Below are some records. Reproduce them exactly from their first line through the line with "Φ<sub>PT</sub> | P Value |", inclusive.

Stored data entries
————
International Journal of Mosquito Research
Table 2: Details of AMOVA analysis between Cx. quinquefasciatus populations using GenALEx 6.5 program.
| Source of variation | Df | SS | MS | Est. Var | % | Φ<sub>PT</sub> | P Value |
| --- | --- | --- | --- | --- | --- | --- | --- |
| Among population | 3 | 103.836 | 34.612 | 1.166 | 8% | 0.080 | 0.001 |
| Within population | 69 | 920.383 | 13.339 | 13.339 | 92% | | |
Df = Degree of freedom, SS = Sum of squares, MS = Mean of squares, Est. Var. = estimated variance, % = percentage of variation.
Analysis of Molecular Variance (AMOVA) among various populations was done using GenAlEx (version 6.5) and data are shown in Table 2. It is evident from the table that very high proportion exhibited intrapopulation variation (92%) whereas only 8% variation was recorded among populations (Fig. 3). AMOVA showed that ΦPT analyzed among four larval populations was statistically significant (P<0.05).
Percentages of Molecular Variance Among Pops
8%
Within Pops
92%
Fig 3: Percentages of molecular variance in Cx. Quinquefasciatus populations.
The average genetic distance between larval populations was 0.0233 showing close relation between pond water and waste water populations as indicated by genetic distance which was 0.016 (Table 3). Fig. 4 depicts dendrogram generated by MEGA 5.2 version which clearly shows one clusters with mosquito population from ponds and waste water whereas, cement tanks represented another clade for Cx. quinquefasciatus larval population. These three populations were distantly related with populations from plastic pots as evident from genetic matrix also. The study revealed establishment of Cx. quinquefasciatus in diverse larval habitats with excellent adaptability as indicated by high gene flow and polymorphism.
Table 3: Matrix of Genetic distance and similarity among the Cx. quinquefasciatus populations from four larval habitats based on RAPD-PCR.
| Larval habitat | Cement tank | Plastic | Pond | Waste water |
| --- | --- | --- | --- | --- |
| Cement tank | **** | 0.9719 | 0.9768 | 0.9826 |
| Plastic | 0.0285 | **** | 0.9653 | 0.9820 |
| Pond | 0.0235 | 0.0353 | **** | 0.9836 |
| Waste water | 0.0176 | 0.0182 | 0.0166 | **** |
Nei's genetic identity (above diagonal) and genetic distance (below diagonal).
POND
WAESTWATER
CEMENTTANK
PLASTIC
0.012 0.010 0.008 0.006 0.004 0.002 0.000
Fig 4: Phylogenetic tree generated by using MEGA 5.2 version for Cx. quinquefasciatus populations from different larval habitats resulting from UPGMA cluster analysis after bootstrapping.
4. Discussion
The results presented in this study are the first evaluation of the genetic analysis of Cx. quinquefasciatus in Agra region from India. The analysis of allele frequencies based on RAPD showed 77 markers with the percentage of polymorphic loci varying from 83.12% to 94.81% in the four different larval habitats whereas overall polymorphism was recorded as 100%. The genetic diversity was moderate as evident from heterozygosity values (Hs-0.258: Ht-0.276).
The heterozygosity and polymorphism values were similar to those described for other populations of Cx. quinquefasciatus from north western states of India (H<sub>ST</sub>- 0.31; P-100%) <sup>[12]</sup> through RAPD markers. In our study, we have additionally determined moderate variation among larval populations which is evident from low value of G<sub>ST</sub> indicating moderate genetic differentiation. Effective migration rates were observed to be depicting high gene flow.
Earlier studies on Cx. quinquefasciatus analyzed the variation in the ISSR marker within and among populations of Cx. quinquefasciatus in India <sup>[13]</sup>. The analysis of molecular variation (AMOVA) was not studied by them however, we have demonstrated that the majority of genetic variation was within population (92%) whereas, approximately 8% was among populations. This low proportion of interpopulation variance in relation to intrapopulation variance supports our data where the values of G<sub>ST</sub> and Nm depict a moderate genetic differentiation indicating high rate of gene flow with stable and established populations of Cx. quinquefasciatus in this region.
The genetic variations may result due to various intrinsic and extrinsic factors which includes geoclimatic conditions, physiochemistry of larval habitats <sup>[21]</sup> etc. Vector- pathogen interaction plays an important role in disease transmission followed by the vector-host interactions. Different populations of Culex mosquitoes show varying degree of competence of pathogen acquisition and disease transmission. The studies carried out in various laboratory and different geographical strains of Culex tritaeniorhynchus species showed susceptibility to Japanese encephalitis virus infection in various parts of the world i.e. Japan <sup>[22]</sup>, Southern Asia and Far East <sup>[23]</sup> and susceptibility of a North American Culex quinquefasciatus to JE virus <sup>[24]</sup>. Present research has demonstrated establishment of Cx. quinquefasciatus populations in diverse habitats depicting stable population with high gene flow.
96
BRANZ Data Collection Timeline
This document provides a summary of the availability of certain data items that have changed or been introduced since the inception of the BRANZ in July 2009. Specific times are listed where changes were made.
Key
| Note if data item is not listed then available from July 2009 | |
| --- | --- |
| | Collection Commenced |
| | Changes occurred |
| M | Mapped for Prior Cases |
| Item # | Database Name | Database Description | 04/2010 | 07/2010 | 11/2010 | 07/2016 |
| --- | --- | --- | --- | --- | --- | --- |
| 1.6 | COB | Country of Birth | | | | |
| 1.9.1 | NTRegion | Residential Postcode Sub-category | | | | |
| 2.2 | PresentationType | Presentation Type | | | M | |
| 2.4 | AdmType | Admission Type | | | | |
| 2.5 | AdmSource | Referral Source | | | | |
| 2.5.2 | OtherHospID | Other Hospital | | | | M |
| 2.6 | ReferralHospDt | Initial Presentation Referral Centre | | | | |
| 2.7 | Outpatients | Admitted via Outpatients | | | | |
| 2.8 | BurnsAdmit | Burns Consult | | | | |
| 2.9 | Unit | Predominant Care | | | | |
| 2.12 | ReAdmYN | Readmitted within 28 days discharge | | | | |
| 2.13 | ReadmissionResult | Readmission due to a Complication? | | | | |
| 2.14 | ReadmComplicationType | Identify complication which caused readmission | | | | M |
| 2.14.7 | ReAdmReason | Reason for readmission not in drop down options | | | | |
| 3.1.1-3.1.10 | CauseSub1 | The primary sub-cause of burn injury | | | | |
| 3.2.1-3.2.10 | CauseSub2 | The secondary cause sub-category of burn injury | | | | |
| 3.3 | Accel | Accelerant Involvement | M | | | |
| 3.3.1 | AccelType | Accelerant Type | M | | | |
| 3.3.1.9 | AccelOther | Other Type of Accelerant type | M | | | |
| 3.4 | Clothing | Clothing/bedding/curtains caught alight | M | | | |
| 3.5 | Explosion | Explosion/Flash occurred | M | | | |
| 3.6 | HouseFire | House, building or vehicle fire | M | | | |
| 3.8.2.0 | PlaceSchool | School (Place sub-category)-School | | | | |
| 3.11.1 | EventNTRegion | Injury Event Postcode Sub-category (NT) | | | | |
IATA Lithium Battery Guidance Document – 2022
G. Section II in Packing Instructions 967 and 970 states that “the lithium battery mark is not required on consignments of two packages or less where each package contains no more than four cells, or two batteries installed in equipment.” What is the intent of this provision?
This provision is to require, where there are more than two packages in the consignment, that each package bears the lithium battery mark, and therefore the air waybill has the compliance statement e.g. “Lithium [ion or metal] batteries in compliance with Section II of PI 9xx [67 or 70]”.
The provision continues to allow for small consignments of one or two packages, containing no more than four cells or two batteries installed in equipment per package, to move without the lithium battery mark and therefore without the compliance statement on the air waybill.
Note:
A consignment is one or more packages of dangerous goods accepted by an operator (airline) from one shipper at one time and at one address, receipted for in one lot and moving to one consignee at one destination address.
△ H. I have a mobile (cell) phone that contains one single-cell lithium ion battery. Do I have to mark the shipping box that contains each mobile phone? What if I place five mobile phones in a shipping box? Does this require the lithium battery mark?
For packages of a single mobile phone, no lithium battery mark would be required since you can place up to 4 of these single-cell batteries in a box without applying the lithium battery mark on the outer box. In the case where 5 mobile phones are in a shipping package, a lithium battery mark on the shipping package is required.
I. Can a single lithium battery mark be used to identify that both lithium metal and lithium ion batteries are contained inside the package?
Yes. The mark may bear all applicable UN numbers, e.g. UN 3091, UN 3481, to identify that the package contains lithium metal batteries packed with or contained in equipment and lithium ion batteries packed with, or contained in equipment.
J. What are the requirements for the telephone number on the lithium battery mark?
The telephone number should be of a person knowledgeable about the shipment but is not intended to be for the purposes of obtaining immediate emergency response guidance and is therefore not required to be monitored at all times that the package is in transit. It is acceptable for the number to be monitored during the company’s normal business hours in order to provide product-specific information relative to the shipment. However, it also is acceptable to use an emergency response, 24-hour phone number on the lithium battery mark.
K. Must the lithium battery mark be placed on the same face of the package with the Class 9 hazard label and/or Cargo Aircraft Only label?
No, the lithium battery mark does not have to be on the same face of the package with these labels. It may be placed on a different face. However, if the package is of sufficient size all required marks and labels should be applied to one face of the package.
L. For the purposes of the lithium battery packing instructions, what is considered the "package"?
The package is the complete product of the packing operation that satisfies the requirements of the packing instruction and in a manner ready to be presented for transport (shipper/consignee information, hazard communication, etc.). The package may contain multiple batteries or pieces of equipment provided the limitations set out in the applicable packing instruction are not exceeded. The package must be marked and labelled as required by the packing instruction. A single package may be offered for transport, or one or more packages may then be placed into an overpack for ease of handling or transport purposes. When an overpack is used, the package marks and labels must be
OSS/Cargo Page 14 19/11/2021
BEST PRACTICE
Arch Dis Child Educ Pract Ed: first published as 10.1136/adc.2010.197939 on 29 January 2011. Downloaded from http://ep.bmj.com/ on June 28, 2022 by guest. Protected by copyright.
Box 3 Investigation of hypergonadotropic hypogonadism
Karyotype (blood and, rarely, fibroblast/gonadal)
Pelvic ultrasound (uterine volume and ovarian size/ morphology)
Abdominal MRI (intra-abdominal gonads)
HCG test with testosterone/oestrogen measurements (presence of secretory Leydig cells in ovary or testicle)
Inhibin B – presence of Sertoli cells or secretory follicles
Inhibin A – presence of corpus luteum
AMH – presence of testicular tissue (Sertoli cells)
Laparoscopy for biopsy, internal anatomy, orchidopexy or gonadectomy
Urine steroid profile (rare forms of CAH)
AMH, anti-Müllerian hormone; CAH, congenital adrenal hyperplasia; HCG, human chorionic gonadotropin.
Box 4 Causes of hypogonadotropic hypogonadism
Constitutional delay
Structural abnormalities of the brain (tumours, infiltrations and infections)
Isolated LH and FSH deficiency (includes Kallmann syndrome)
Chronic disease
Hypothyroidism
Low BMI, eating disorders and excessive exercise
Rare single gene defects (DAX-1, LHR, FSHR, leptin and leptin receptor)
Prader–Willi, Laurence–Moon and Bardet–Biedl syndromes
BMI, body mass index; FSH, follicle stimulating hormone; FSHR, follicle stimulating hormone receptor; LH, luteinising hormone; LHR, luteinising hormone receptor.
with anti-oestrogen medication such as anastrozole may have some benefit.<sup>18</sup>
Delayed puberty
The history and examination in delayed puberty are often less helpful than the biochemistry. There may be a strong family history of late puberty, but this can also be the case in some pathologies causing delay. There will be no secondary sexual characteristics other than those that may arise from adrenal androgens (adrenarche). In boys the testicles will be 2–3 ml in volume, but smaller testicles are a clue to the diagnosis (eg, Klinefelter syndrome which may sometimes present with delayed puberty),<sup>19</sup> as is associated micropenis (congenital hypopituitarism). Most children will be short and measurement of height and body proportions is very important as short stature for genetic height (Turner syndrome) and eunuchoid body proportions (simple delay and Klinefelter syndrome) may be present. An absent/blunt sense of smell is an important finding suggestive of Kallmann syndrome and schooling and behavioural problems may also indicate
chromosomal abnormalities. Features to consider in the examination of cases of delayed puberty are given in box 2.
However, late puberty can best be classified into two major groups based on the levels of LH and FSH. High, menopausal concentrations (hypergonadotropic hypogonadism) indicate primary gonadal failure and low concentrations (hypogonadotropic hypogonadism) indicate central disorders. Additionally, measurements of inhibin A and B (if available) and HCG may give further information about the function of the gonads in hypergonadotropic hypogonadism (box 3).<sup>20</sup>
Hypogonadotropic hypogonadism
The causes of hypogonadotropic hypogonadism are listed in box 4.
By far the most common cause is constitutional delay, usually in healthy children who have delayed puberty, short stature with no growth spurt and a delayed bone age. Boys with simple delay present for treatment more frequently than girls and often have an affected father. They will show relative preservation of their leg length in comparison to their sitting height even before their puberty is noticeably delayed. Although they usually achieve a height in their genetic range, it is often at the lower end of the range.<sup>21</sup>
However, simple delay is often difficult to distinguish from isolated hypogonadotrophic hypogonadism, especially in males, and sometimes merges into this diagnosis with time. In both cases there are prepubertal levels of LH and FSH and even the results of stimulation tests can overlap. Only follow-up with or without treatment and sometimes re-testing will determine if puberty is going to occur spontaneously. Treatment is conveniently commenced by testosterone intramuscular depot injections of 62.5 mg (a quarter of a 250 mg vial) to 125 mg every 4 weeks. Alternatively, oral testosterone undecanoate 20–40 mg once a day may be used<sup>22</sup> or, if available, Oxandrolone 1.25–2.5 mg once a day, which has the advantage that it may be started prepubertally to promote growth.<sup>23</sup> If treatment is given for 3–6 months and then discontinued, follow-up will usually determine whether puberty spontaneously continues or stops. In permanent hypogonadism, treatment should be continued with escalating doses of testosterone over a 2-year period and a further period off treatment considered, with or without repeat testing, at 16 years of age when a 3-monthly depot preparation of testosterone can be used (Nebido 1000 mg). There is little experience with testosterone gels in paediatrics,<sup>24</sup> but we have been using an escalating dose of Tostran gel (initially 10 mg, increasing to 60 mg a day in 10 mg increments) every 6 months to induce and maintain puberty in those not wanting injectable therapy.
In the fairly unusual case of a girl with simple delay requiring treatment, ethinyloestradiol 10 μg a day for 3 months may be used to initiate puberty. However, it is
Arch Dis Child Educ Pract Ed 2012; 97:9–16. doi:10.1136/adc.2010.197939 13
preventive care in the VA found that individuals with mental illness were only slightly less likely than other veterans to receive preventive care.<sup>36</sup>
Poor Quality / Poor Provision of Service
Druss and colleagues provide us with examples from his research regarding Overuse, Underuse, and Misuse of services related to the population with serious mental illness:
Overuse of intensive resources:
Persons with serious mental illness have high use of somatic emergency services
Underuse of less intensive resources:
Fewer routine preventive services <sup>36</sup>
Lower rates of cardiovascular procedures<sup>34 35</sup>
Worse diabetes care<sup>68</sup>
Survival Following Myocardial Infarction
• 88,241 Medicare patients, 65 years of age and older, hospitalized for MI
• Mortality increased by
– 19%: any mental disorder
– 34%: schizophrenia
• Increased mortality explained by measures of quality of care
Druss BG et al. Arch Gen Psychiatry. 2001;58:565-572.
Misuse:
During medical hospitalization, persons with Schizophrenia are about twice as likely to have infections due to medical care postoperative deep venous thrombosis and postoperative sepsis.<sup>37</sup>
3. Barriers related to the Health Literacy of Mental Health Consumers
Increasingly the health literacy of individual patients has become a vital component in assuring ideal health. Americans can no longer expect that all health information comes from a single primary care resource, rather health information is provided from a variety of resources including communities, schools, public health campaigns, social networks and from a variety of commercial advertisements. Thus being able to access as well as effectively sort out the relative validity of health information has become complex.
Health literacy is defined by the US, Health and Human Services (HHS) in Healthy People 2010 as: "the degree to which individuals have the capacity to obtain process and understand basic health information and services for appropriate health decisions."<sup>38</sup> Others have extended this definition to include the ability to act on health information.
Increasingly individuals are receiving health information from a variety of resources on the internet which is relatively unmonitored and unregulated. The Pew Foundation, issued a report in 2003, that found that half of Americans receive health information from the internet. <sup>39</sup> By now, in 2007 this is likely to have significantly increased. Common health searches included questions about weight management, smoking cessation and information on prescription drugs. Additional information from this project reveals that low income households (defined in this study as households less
————
**TASK ANSWER**
International Journal of Mosquito Research
Table 2: Details of AMOVA analysis between Cx. quinquefasciatus populations using GenALEx 6.5 program.
| Source of variation | Df | SS | MS | Est. Var | % | Φ<sub>PT</sub> | P Value |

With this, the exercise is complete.